Fire John Yoo! (A Blog project from The World Can't Wait)
by Curt Wechsler (IndyBay post by Mary Brassell)
June 7, 2008


On May 31, 2008 an historic event took place; the Guantanamo Testimonials Project invited Amy Goodman to interview former Guantanamo detainees in a video conference connecting Davis with the Sudan. Organized by Almerindo Ojeda, the director of the UC Davis Center for the Study of Human Rights in the Americas, and coordinated with his former student, Isma'il Kushkush from Sudan, the event focused on the testimony of former Guantanamo prisoners: Adel Hasan Hamad, Hammad Ali Amno Gad Allah, and Salim Mahmud Adam.

As the trials of Guantanamo prisoners begin and worldwide outrage is supported by a federal court decision that these trials are illegal, the UC Davis Center for the Study of Human Rights in the Americas recorded the words of former Guantanamo prisoners in a video conference with Adel Hasan Hamad, Hammad Ali Amno Gad Allah, and Salim Mahmud Adam from Khartoum, Sudan. The event took place on May 31, 2008 at UC Davis.

Almerindo Ojeda explained the purpose of the Testimonial Project to those present, "Guantanamo--the prison--may close soon. Perhaps even by the end of the year. But Guantanamo--the experience--will go on for years to come. We will need to know exactly what happened there. To acknowledge the suffering of fellow human beings, to hold perpetrators to account, to seek reconciliation with the rest of the world, and to prevent it from ever happening again. The Guantanamo Testimonials Project will not end with the closure of the prison. It will end when the experience of lawlessness and abuse it created has been fully understood.

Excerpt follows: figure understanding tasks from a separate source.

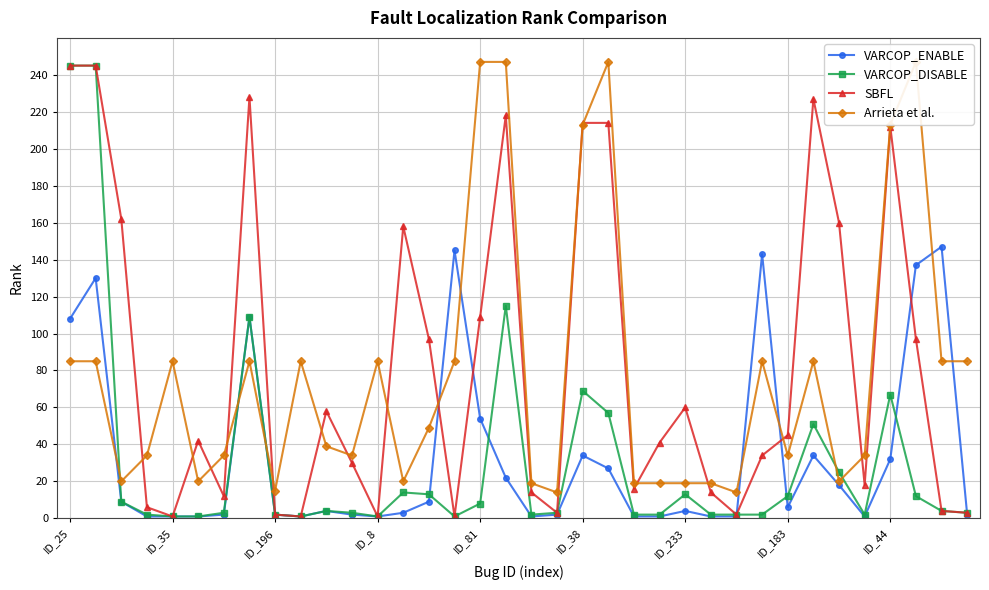

Which series has the largest range (max minus min)?

VARCOP_DISABLE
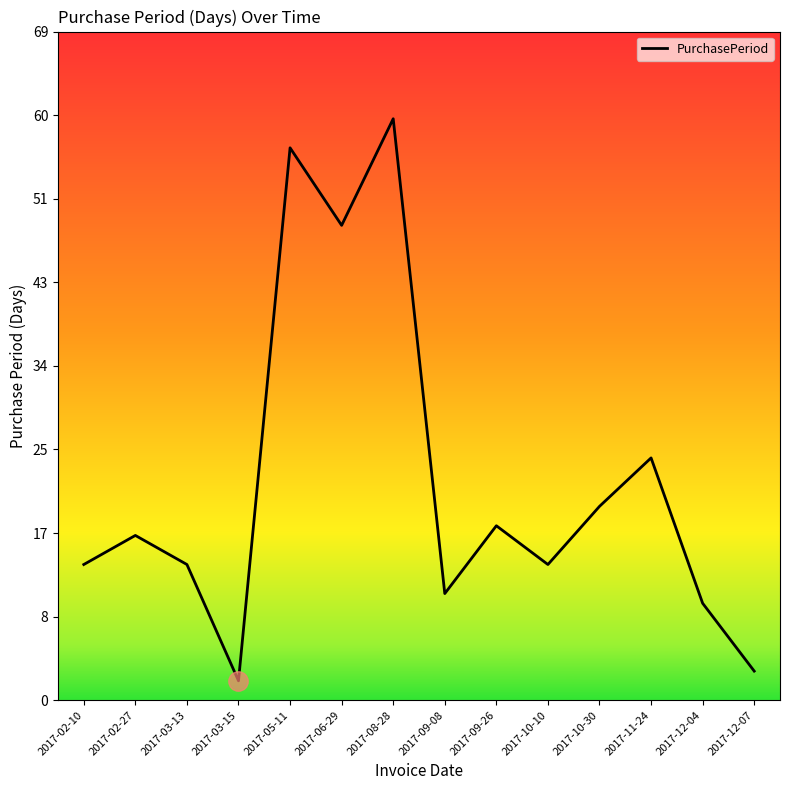

What is the difference between the second highest and minimum values?

55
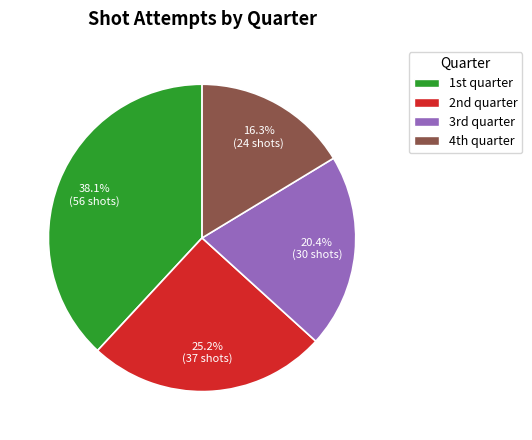

Which slice is the smallest?

4th quarter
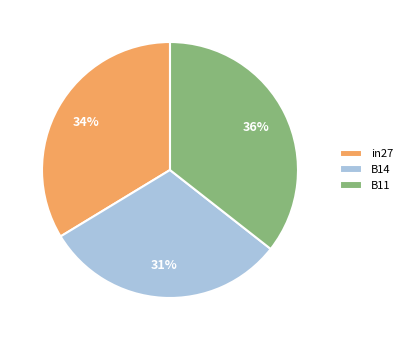

How many slices are in this pie chart?

3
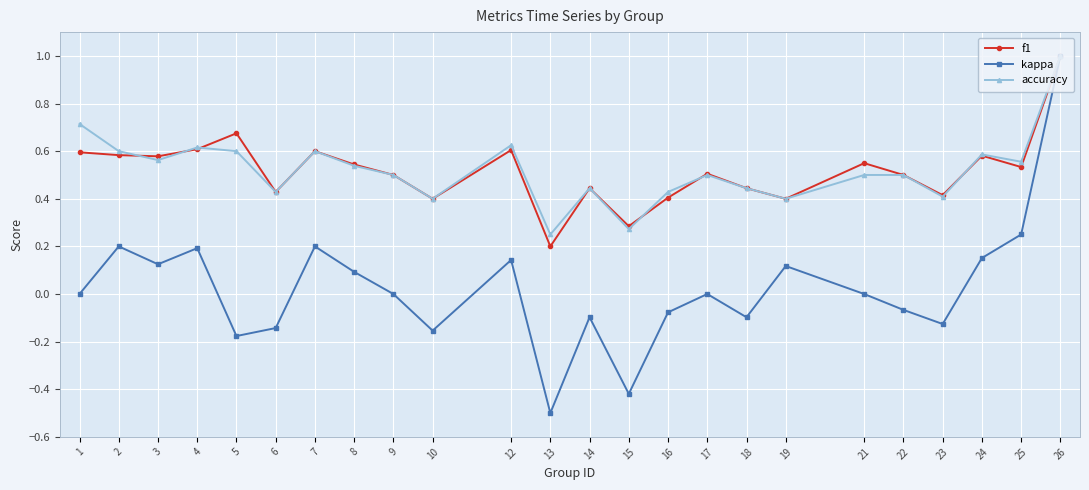

Which category has the highest value in the accuracy series?

26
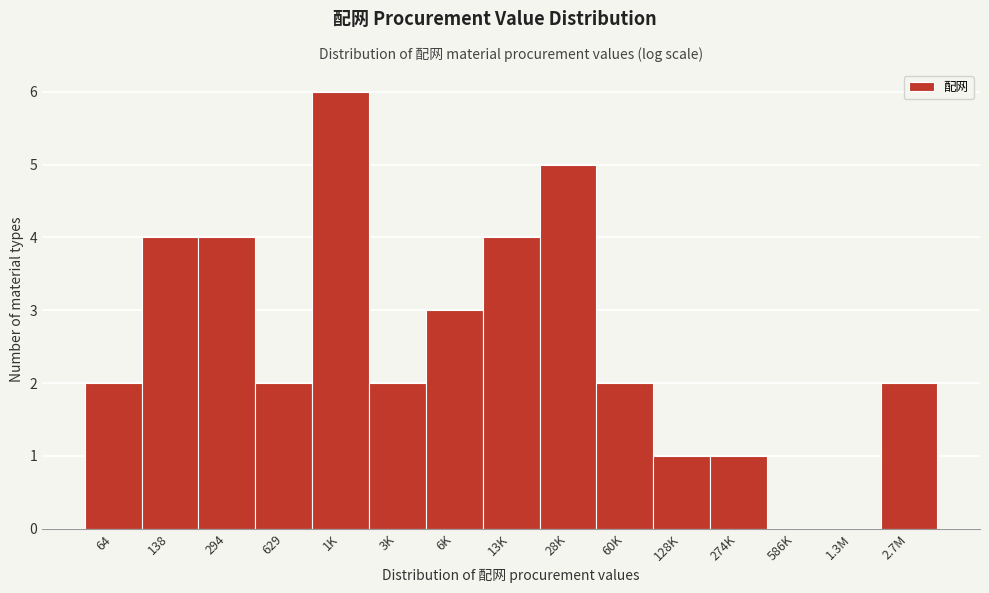

Reading left to right, list all the values displayed in this chart.

64=2	138=4	294=4	629=2	1K=6	3K=2	6K=3	13K=4	28K=5	60K=2	128K=1	274K=1	586K=0	1.3M=0	2.7M=2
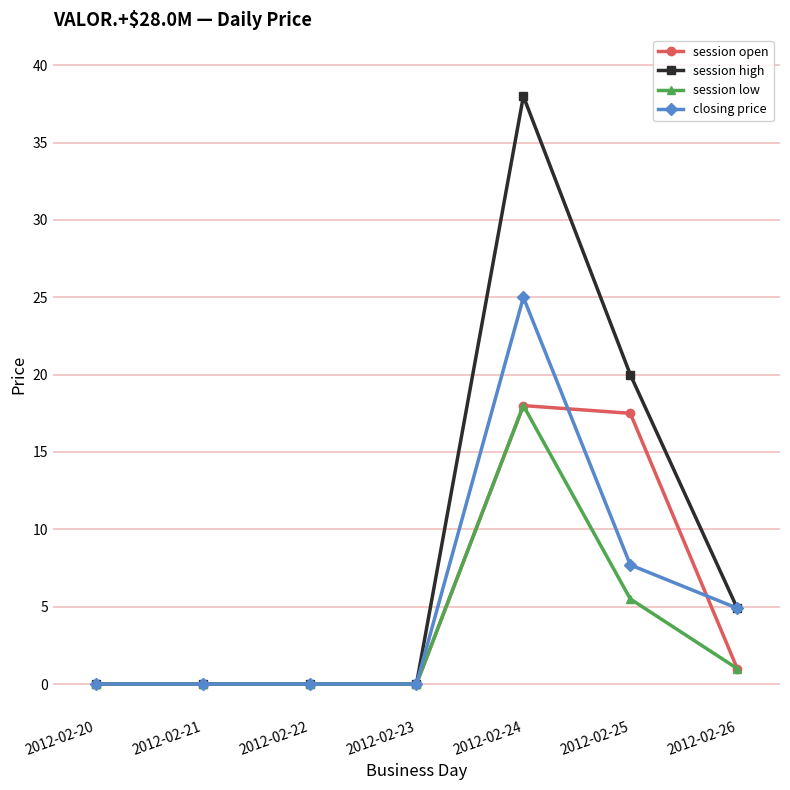

True or false: session open has more than 0 points higher than both neighbors.

True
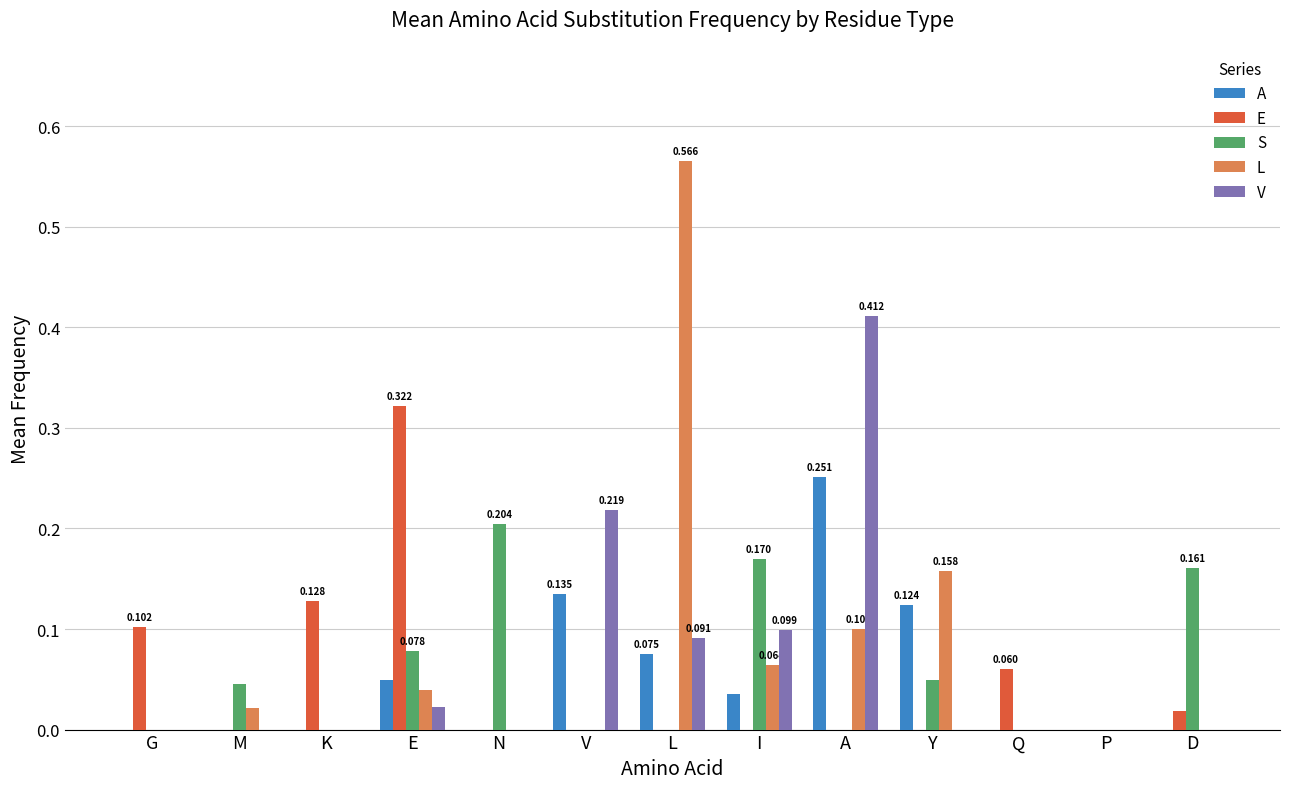

Which category has the highest value across all series?

L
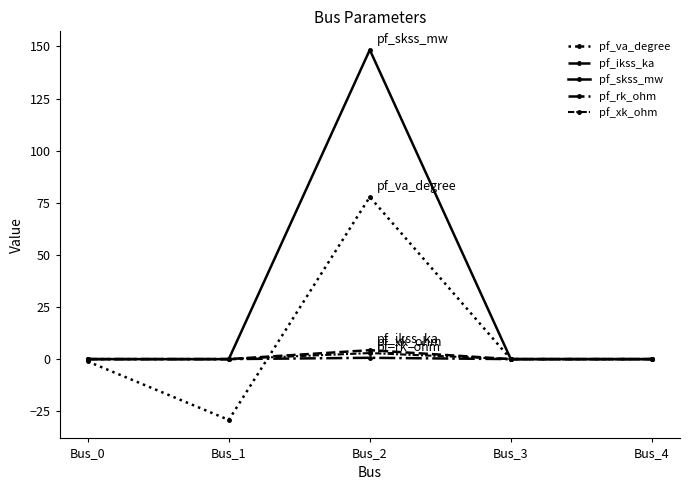

Reading left to right, extract all data points from this chart.

pf_va_degree: -1.1	-29.2	77.8	0.0	0.0
pf_ikss_ka: 0.0	0.0	4.3	0.0	0.0
pf_skss_mw: 0.0	0.0	148.4	0.0	0.0
pf_rk_ohm: 0.0	0.0	0.6	0.0	0.0
pf_xk_ohm: 0.0	0.0	2.9	0.0	0.0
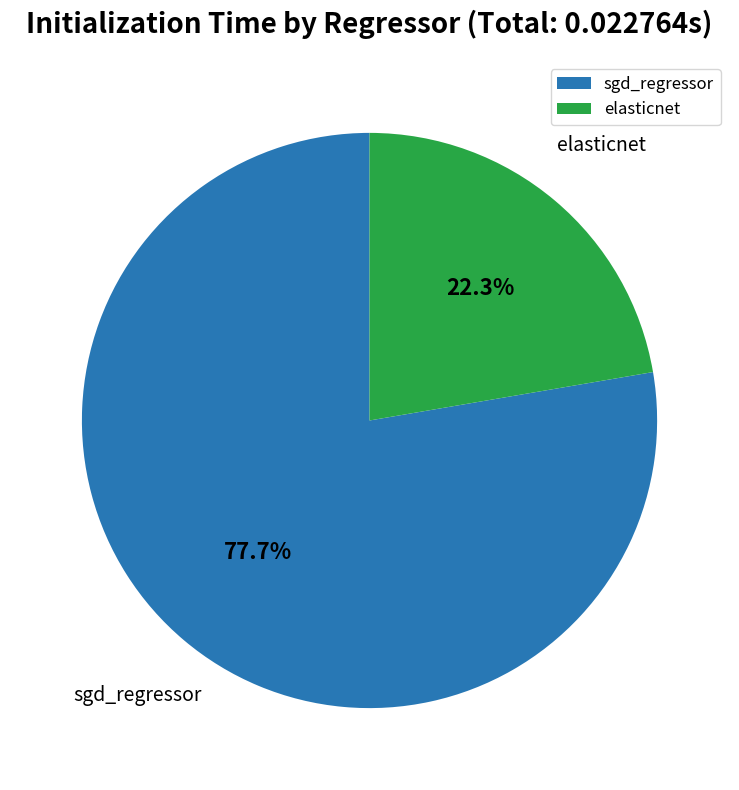

Combined, do elasticnet and sgd_regressor account for over 50%?

Yes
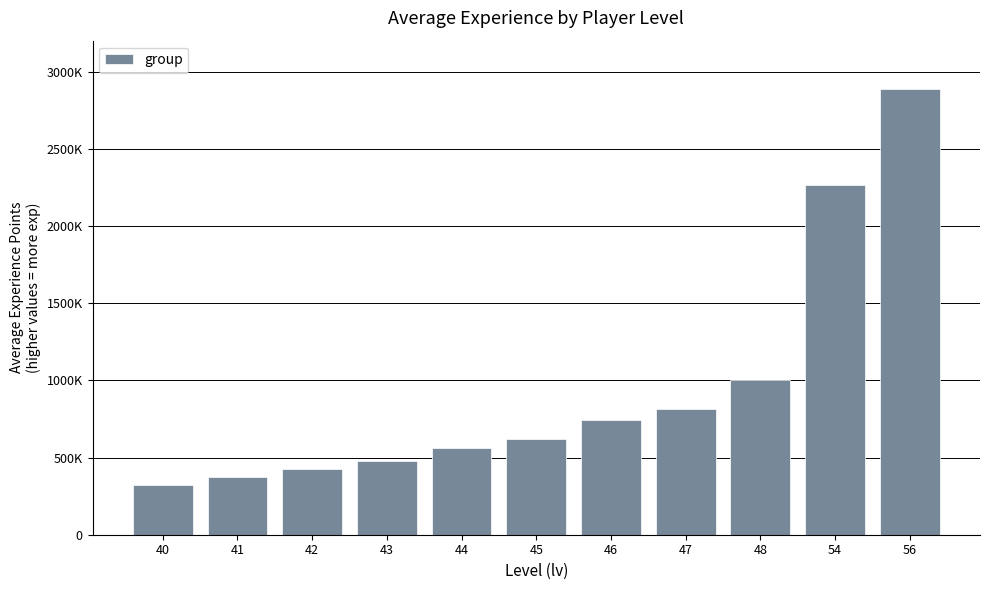

List the labels in order of value, smallest first.

40, 41, 42, 43, 44, 45, 46, 47, 48, 54, 56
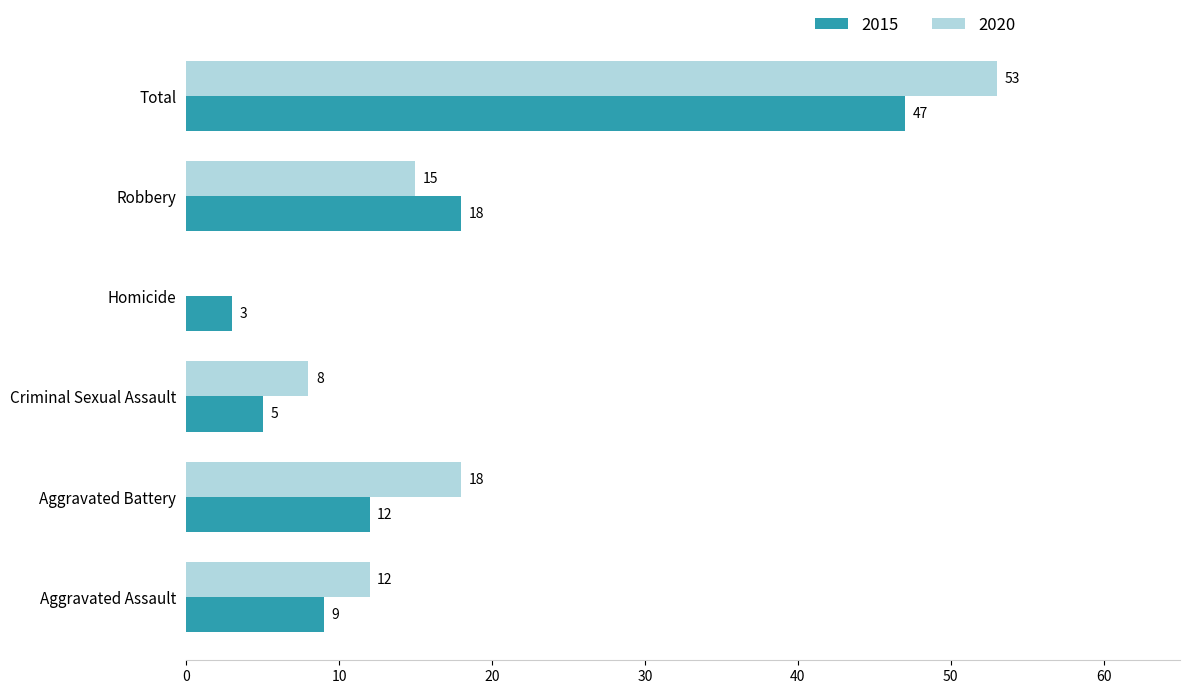

Is the value of 2015 at Aggravated Assault greater than the value of 2020 at Robbery?

No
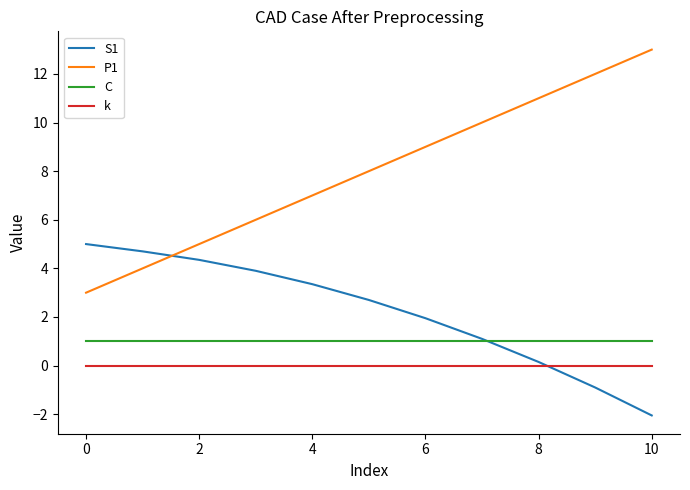

Which series has the widest spread of values?

P1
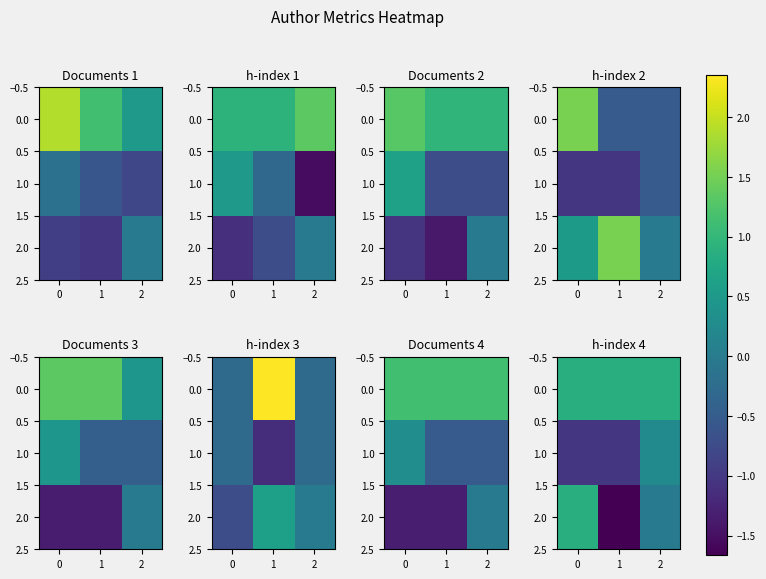

Is it true that 1.0 equals -1.0 at 0?

True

Adel Hamad encouraged the audience to move from understanding to action, "You should struggle against any government that abuses human rights and we are with you hand in hand in this struggle."

Isma'il Kushkush, a former UCD history student and a journalist in Sudan, translated each man's words from from Arabic.

Each man described his life before being arrested, the torture he endured, the inhumane treatment of others that he witnessed and his willingness to speak out to prevent this from continuing in the world.